My Old Friends.......

It's always good to see or meet your old friends, especially the ones who share a part of your life with. Today, I finally got some chances to meet my old friends, the ones who I knew when I first moved to United States for my study. I don't even remember how long we have not seen each other, probably three years or 4 years. Those friends are very important to me because they had helped go through a difficult period when I was so homesick.

Today we all met at my friend's funeral. I have a mixed feeling of this because I don't really want to meet my old friends in this kind of occasion. One of our friends passed away last week because of her cancer. We were all very sad to attend her funeral because we cannot believe that everything could happen so fast and we are not even ready to accept this fact now. We cannot really believe our friend who was 27 years old and who just started her career and life in her life path now. She just passed away without having any chances to say 'goodbye' to her beloved family and friends.

Attending my old friend's funeral makes me realize that it's never too late to do something you want and it's always important to treat yourself good. My friend passed away not only because she got cancer but also because she pretty much worked herself to death. She always wanted to be perfect (and so am I), but I know there is nothing perfect but there is something good enough than perfect.

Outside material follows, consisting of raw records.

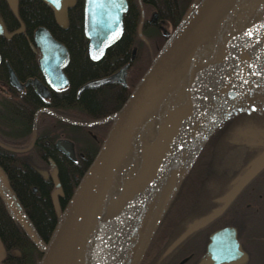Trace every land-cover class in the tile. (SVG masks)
Wrapping results in <instances>:
<instances>
[{
	"label": "flooded vegetation",
	"instance_id": "flooded-vegetation-1",
	"mask_svg": "<svg viewBox=\"0 0 264 264\" xmlns=\"http://www.w3.org/2000/svg\"><path fill=\"white\" fill-rule=\"evenodd\" d=\"M123 1L125 11L121 16V34L115 43L122 37L126 25L133 27L135 44L129 46L123 61L121 52L107 53L113 43L98 61L93 62L87 57L81 0L80 28L86 41L85 59L97 63L105 54L113 56L103 60L105 67L99 76L72 87V77L66 69L69 53L43 26L38 27L44 28L67 52V63L61 69L65 81L62 86L58 81H53L56 87L50 86L39 69V51L33 40V32L38 27L32 31L31 38L24 39L29 49L27 54L35 66L33 72H27L25 68L15 73L8 61L0 57V171L3 173L9 168L37 171V187L33 190L39 194L47 189L45 192L52 202L63 196L62 187H67L69 172L86 164L91 153L93 157L115 112L87 119L85 112H74V98L85 90H92L96 100L116 101V96L107 93L106 97L105 92L125 87L138 72L141 76L154 58L150 59L155 41L167 42L187 11L189 13L199 0ZM6 2L10 8L16 5V0L13 7ZM73 2L64 5L62 24L42 3L51 12L55 24L63 27L67 10ZM3 29L5 34L0 37L8 38L10 34L20 33L23 26L12 33H8L4 26ZM146 48L150 55H147L145 67H139ZM10 70L17 83L10 82ZM120 71L116 81L79 89L88 81ZM246 103L264 104V100H247ZM255 111L257 114L253 113ZM213 119L231 122L232 126L228 125L231 129L208 131ZM202 126L206 127L205 131H200ZM199 134L202 137L188 159L192 143ZM206 146H210V151H204ZM169 148L143 201L121 264H264V166L234 196L228 200L225 197L241 175L264 153V107L250 109L242 116H207L197 132H177ZM53 176L58 180L60 195L53 192ZM0 188L8 194L24 223L21 224L0 193L18 226L17 230H22L33 244L41 245L37 229L9 189L1 182ZM0 248V264H8L19 255L8 244L0 242Z\"/></svg>",
	"mask_w": 264,
	"mask_h": 264
},
{
	"label": "water",
	"instance_id": "water-1",
	"mask_svg": "<svg viewBox=\"0 0 264 264\" xmlns=\"http://www.w3.org/2000/svg\"><path fill=\"white\" fill-rule=\"evenodd\" d=\"M7 1L14 6V0ZM41 1L62 24L64 5L71 0ZM124 11L123 0H83L82 31L90 61H98L119 39ZM263 17L264 0H199L195 4L112 114L107 132L58 213L36 264H99L98 235L110 213H114L117 224L109 264H121L143 201L182 120L183 115L178 120L175 111L188 87L215 54ZM4 34L0 21V35ZM33 40L46 82L56 87L53 81H58L62 86L61 69L68 60L65 48L42 27L34 30ZM121 71L88 81L79 89L116 81ZM9 78L17 83L11 70ZM135 165L136 183L122 205L120 196ZM263 166L264 153L226 193V200ZM52 182L53 192L60 195L56 176ZM0 193L24 225L8 194L1 188Z\"/></svg>",
	"mask_w": 264,
	"mask_h": 264
},
{
	"label": "trees",
	"instance_id": "trees-1",
	"mask_svg": "<svg viewBox=\"0 0 264 264\" xmlns=\"http://www.w3.org/2000/svg\"><path fill=\"white\" fill-rule=\"evenodd\" d=\"M80 18L81 0H74L73 5L69 7L66 13V24L63 27L55 24L51 12L40 0H16L14 8H10L6 0H0V20L5 30L8 33H12L21 25L23 26V30L18 34H10L8 38L0 37L1 59L5 58L15 73L25 68L28 70L27 72H33L35 66L31 63L29 54H27L29 49L25 45L24 39L31 38L32 31L38 26H43L54 39L62 43L69 53V62L66 69L71 74L72 87L80 81L83 82L101 75L99 72L105 67L102 63L103 60L113 56L105 54L97 63H90L85 59L86 41L82 36ZM135 39L133 27L125 25L122 37L107 50V53L121 52L123 61L127 57L129 46L133 43L135 44ZM263 44H258L256 47L258 48L257 51L264 46ZM163 45V40L158 39L155 41L154 46H156V49L155 47L153 48L150 59L156 56ZM256 52L249 59L248 73H244L242 84L237 86L232 94L230 91L227 93L229 99L232 100V104L225 106L224 114L228 116H242L247 114L250 109L264 107L263 103H246L247 100H264V54L260 55L261 53L256 54ZM140 74L141 72H138V76L136 75L132 80H129L125 87L112 88L111 91H106V97H108L107 93L117 97L116 101L111 103L94 99L95 94L92 90L83 91L72 102L74 112L83 111L88 116L87 119H92L101 118L108 113L116 111ZM222 81H224V78L219 82V87ZM220 93L218 96H220ZM234 100L238 104L234 103ZM226 107L229 111L226 110ZM253 113L257 114L256 111ZM228 125L232 126V123L222 122L217 130L231 129ZM90 158H92V153L88 157V162ZM86 164L69 172L70 179L67 187H62L63 196L60 199L53 200V202L45 192L47 189L40 191L39 194L33 190V187H37V171L30 168H9L3 171L10 194L16 199L20 209L28 216L32 225L37 229L38 236L41 239V245H35L22 230H17L18 226L15 224L10 209L0 198V242L8 244L10 248L15 249V252H19V255L10 260L8 264L37 263L41 255L42 245L47 240L59 211L67 201L75 183L87 166Z\"/></svg>",
	"mask_w": 264,
	"mask_h": 264
},
{
	"label": "rangeland",
	"instance_id": "rangeland-1",
	"mask_svg": "<svg viewBox=\"0 0 264 264\" xmlns=\"http://www.w3.org/2000/svg\"><path fill=\"white\" fill-rule=\"evenodd\" d=\"M259 42L264 43V17L259 22H257L255 26L252 27V29L245 38L239 40L234 45V47L231 48V50L222 58V60L215 67L212 74L210 73L211 76L206 81L196 100L193 102V104L188 107L187 111L183 114L182 120L180 121L174 136L179 131L191 130L197 132L201 127V124H203V121L207 118V116L226 115L224 114L225 106L232 104V100L229 99V95L227 93L228 91H230L232 94L237 88V86L242 84L241 81L245 76L244 73H248L247 67L250 65L249 59L257 51L258 48L256 47L258 46V44H262ZM154 47L156 49V46ZM259 50L256 52V54H264V46L260 47ZM147 55H150L148 48L144 50L143 59L138 64L139 67H143L146 64L145 60L147 59ZM210 74H208V76ZM222 78H224V81L221 82L219 87V82ZM224 82L226 83L224 84ZM219 93L220 96H218ZM234 103H237V101L234 100ZM226 110L229 111L228 108ZM199 117L202 119H200ZM198 122H200L201 124L197 125ZM221 124L222 122L219 119H213V122L210 123L207 130H217ZM203 126L200 131H202L203 128H205L204 131L206 130V127ZM198 137L201 138L202 134H199L197 138ZM195 140L193 141L192 146L194 145ZM169 147H171V143L169 144ZM207 150L210 151V146H206L204 148V151ZM0 182L5 186L6 189H8L7 184L4 180L3 173L1 171Z\"/></svg>",
	"mask_w": 264,
	"mask_h": 264
},
{
	"label": "bare ground",
	"instance_id": "bare-ground-1",
	"mask_svg": "<svg viewBox=\"0 0 264 264\" xmlns=\"http://www.w3.org/2000/svg\"><path fill=\"white\" fill-rule=\"evenodd\" d=\"M251 28L240 36H238L231 43L223 47L214 57L207 63V65L197 74L193 79L191 85L188 87L183 99L180 102V105L175 111L177 119L187 111L188 107L193 104L196 100L198 94L202 90L208 78L211 76L213 70L222 60V58L234 47V45L245 38L250 32ZM211 73V74H210ZM208 74H210L208 76ZM176 119V121H177ZM136 165L134 169L130 171L128 176V181H126L127 189L124 191L123 195L120 196L121 204L123 205L125 201L128 200L129 195L131 194L132 189L134 188L137 172H135ZM117 221L115 220L114 213H110L107 216V220L103 224V230L100 231L98 235L99 246L101 247V256L99 264H109L111 253L113 250L114 238H115V226Z\"/></svg>",
	"mask_w": 264,
	"mask_h": 264
}]
</instances>
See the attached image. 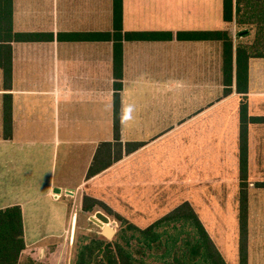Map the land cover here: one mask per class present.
Instances as JSON below:
<instances>
[{
    "label": "crops",
    "instance_id": "1",
    "mask_svg": "<svg viewBox=\"0 0 264 264\" xmlns=\"http://www.w3.org/2000/svg\"><path fill=\"white\" fill-rule=\"evenodd\" d=\"M213 2L173 0L166 8L160 0H134L127 9L122 0L123 28L213 29ZM126 10L130 26L142 19L156 25L127 27ZM166 17L171 29L157 25ZM12 21L16 31L42 33L38 40L12 42L7 85L0 67V208L19 204L25 243L12 264H57L61 252L49 248L67 241V224L73 229L76 221L75 214L67 221L69 208L57 202L62 193L101 199L141 227L188 201L227 263L216 238L232 228L238 264L241 93L233 81L223 94L220 42L124 40L120 140L142 144L87 177L98 145L113 140L112 42L90 37L111 29L112 0H13ZM246 95L248 114L261 118L247 125L251 264V226L264 227V57L248 59ZM45 216V228L35 231ZM53 256L55 263L44 261Z\"/></svg>",
    "mask_w": 264,
    "mask_h": 264
},
{
    "label": "trees",
    "instance_id": "2",
    "mask_svg": "<svg viewBox=\"0 0 264 264\" xmlns=\"http://www.w3.org/2000/svg\"><path fill=\"white\" fill-rule=\"evenodd\" d=\"M222 19L234 24L208 30H124L122 0H112V25L109 30L90 34L112 42V119L113 140L101 141L87 168L86 176L105 169L124 154L134 151L141 141L120 140V94L123 74L124 40L208 39L221 45L223 94L231 91L235 81L239 100V190H238V264H248V192H247V125L261 119L248 114V59L264 57V0H222ZM13 0H0V67L4 83L11 77V45L13 41L41 39V32L16 31L12 21ZM244 25L243 28H240ZM239 28V29H238ZM254 29L251 41L234 40ZM87 37L86 33H77ZM10 101L3 100L4 135L10 122ZM264 185V182H261ZM105 206L100 199L83 195L81 207L89 210L94 204ZM120 228L111 239L84 236L76 241L72 264H228L188 201L141 227L118 216ZM171 226L173 231L168 230ZM25 247L22 213L19 204L0 208V264L16 263ZM156 250H160L157 252ZM180 251V252H179ZM179 252L177 255L175 253ZM154 257H153V256ZM148 258H150L148 260Z\"/></svg>",
    "mask_w": 264,
    "mask_h": 264
},
{
    "label": "rangeland",
    "instance_id": "3",
    "mask_svg": "<svg viewBox=\"0 0 264 264\" xmlns=\"http://www.w3.org/2000/svg\"><path fill=\"white\" fill-rule=\"evenodd\" d=\"M41 2H47L48 0H40ZM127 1V9L130 5L133 4L134 0H126ZM213 4H212V12L214 15V19L212 22V27L213 28H224L225 22L222 20V18L219 15V4L217 2V0H213ZM161 5L165 6L166 8L173 7L174 3L173 0H160ZM159 4V3H158ZM175 4H177L175 2ZM157 15L156 12L151 13V15ZM162 14V13H161ZM165 14L168 15V11H165ZM127 15H128V11H125V24L127 25V27H129L130 25L127 23ZM141 24H138L137 26H130V27H137V28H148V27H152V25H156V24H150L148 22V20H141L140 22ZM157 25H161V27H168L171 29V27H173V24L171 22L170 19H168L166 17L165 22L161 23L159 22V24ZM177 25V24H174ZM106 27V24H103V28ZM244 25H241L240 28H243ZM239 29V28H238ZM254 35V29L250 28V31L248 34H240L238 37L234 36V40H238V41H251ZM217 42V41H215ZM79 198V199H78ZM101 200V199H100ZM102 202H104L103 200H101ZM60 203H64L65 206H67L69 208L68 210V216H67V221L71 220L72 215L75 214L76 216V221H75V227L72 229V227H69V224H67L66 229L69 228L68 231H66V233L64 234V239L63 240H67L64 243L62 241H60V243H53L51 244V248H49L50 251L55 252H61V255L59 257V259L57 260V264H72V259H73V255H74V251H75V244L76 241L78 240H84V236H100L103 235L101 233V227L94 222L93 220H91L89 218L90 215H93L94 212L96 210H101L104 213H106L109 218H110V224L114 227V229L117 231L120 228V219L118 218V216H122L127 218L128 220H130L128 217H126L125 215H121L119 213H117V211H115L114 209H112L111 207H109L107 205L106 202H104L105 206H102L101 204H94L92 205V207L89 210H84L81 207V203L82 201L80 200L79 196H72V195H65L64 193H62V196L60 197L59 201ZM70 206V207H69ZM44 213H42L43 215ZM47 218H48V212H47ZM45 218L40 221L42 223V225L44 226V220ZM73 219V217H72ZM131 221V220H130ZM27 225L28 222H27ZM40 226L38 228H35V231L38 230H42L45 228V226ZM64 228V227H61ZM50 229V228H49ZM231 227H227V229L225 230V235H219L217 239V243L219 244L220 241L222 240V242L224 243V253L225 256L227 258L228 264H235L236 261V252H235V239H234V235L231 231ZM168 230L170 232L173 231L172 227L169 225L168 226ZM71 231V232H70ZM115 231V232H116ZM68 235V237H67ZM105 238L107 239H111L106 237L105 235H103ZM233 236V238H232ZM67 237V238H66ZM234 239V240H233ZM250 244H251V255H250V263L251 264H264V258L260 259V256H263V251H264V227H253L251 226V238H250ZM223 247V246H222ZM249 248V247H248ZM223 249V248H222ZM37 250V249H36ZM47 249V251H49ZM157 252H159L160 250H156ZM259 251V252H257ZM180 252V251H179ZM179 252L175 253V255H177ZM249 252V251H248ZM150 258H148L149 260ZM48 261V262H56V259L53 258L48 259L45 258L44 261ZM37 262L41 263L43 262L42 260H36ZM36 262V264H37ZM172 263V262H171ZM170 263V264H171ZM150 264H159V261H151ZM177 264V262H176Z\"/></svg>",
    "mask_w": 264,
    "mask_h": 264
},
{
    "label": "water",
    "instance_id": "4",
    "mask_svg": "<svg viewBox=\"0 0 264 264\" xmlns=\"http://www.w3.org/2000/svg\"><path fill=\"white\" fill-rule=\"evenodd\" d=\"M60 188L55 187L54 191H59ZM89 218L96 222L101 227V233L108 238H111L114 233L115 229L112 225H110V218L109 216L101 210H96L93 215H90Z\"/></svg>",
    "mask_w": 264,
    "mask_h": 264
},
{
    "label": "built area",
    "instance_id": "5",
    "mask_svg": "<svg viewBox=\"0 0 264 264\" xmlns=\"http://www.w3.org/2000/svg\"><path fill=\"white\" fill-rule=\"evenodd\" d=\"M111 225V224H110Z\"/></svg>",
    "mask_w": 264,
    "mask_h": 264
}]
</instances>
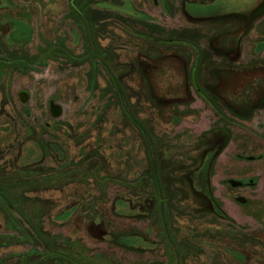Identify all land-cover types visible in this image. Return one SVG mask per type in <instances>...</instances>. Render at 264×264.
<instances>
[{
  "label": "rangeland",
  "instance_id": "obj_1",
  "mask_svg": "<svg viewBox=\"0 0 264 264\" xmlns=\"http://www.w3.org/2000/svg\"><path fill=\"white\" fill-rule=\"evenodd\" d=\"M261 1L0 9V264H264Z\"/></svg>",
  "mask_w": 264,
  "mask_h": 264
},
{
  "label": "trees",
  "instance_id": "obj_2",
  "mask_svg": "<svg viewBox=\"0 0 264 264\" xmlns=\"http://www.w3.org/2000/svg\"><path fill=\"white\" fill-rule=\"evenodd\" d=\"M104 3V2H101ZM155 3H157V1H155ZM91 5V2L89 3V6ZM237 17H239V19H248V22L251 24L253 22V20H255L256 18L264 15V0H262L251 12L247 13V14H236ZM142 37L152 40V41H156V42H164V41H168L165 38L162 37H158L152 34H148V33H144L141 32L140 34ZM195 49V55H196V63L197 64L200 60V52L198 48H194ZM258 100V99H257ZM254 101L253 103H251L248 106H244L243 107V112L240 114H244L245 116H249L253 114V111L256 108L262 107L264 108V96L260 97V99L258 101ZM210 105L214 108V110H218L217 106L211 101V100H207ZM228 135H225V143L228 142ZM67 218V217H65ZM112 238L110 239L111 242L117 243L119 245L122 246H126L127 244L120 238V235H111Z\"/></svg>",
  "mask_w": 264,
  "mask_h": 264
},
{
  "label": "water",
  "instance_id": "obj_3",
  "mask_svg": "<svg viewBox=\"0 0 264 264\" xmlns=\"http://www.w3.org/2000/svg\"><path fill=\"white\" fill-rule=\"evenodd\" d=\"M27 97H28V94L26 92H22L20 94L21 101L24 102V103L27 101ZM51 111H52V114L54 116H59L62 113V108L58 104H52L51 105ZM249 158L253 160L255 157L251 156ZM228 182L233 187H238V186L243 185V181H241V180L238 181V180H234V179H229ZM251 182L252 181H250V183ZM236 200L239 201V202H246L247 201V199H245L244 197H241V196L240 197H237Z\"/></svg>",
  "mask_w": 264,
  "mask_h": 264
},
{
  "label": "crops",
  "instance_id": "obj_4",
  "mask_svg": "<svg viewBox=\"0 0 264 264\" xmlns=\"http://www.w3.org/2000/svg\"><path fill=\"white\" fill-rule=\"evenodd\" d=\"M10 0H0V9L2 8H6L5 6H8V2H9ZM43 1H45V0H43ZM5 23H8L7 21H5ZM24 25H26V26H24V28H28L29 26H31V24L30 23H25ZM12 26V25H11ZM14 31H16L14 28H11V32H14ZM27 30H25L24 32H26ZM21 31L19 30V33H20Z\"/></svg>",
  "mask_w": 264,
  "mask_h": 264
},
{
  "label": "flooded vegetation",
  "instance_id": "obj_5",
  "mask_svg": "<svg viewBox=\"0 0 264 264\" xmlns=\"http://www.w3.org/2000/svg\"><path fill=\"white\" fill-rule=\"evenodd\" d=\"M229 179L226 180V184L230 185L232 188H244V187H248L250 184H253L252 182H248L246 180H241L243 181V185L241 186H238V187H233L229 182H228Z\"/></svg>",
  "mask_w": 264,
  "mask_h": 264
}]
</instances>
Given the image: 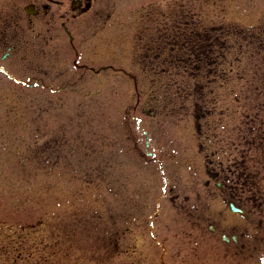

I also realized how important it is to treasure your life and what you have. I always feel like if I can have something more, there is great because I want something more. But the more I want, the more I find myself unsatisfied and greedy. Is there anything more I really want for my life? I guess if I could make a list, I would say I wanted everything I want. Be realistic, there is no way to have all you want, but you can only choose what you really want.

I also realized that there is nothing important than the people who care and love you. I used to be thinking that there was nobody who really cared and loved me, except those who wanted to take advantage of me. (in fact, I was taken advantage of so many times because I never really said no to other people. I always wanted to please everyone.) However, throught this experience of going to that friend's funeral, I find that there are lots of people who love me and care about me, but I cannot see that when I am living in my own little world. Thank you all who love and care me and who are there for me all the time.

My friends and I were not sad to meet each other again in this kind of occasion but we are happy that we can see each other again and this experience makes us treasure more about our lives and friends and everyone who loves and cares about us.

I wanna say to the friend who passed away:
"You will be missed, Rita because you had been our sunshine who always brought us laughters and joy. You are not gone but you are just traveling in another place."

May us treasure more about our lives and everything we have already.

Tuesday, October 10, 2006

Who am I?

Who am I? I grew up in Taiwan but I had lived in the United States for a while and it's kind of good and bad for me to get back to Taiwan again. I have a mix bag of feelings--feeling sort of weird because I have a little hard time blending in with everyone probably because I don't know so much about what's on in Taiwan now; I also feel happy coming back to Taiwan again because I miss the food and my family so much. Yet, I have mixed feeling, too. I cannot really eat so much food that I used to eat a lot now becasue I cannot really stand the smell of some food. That's strange!!

Well, I will keep you updated later.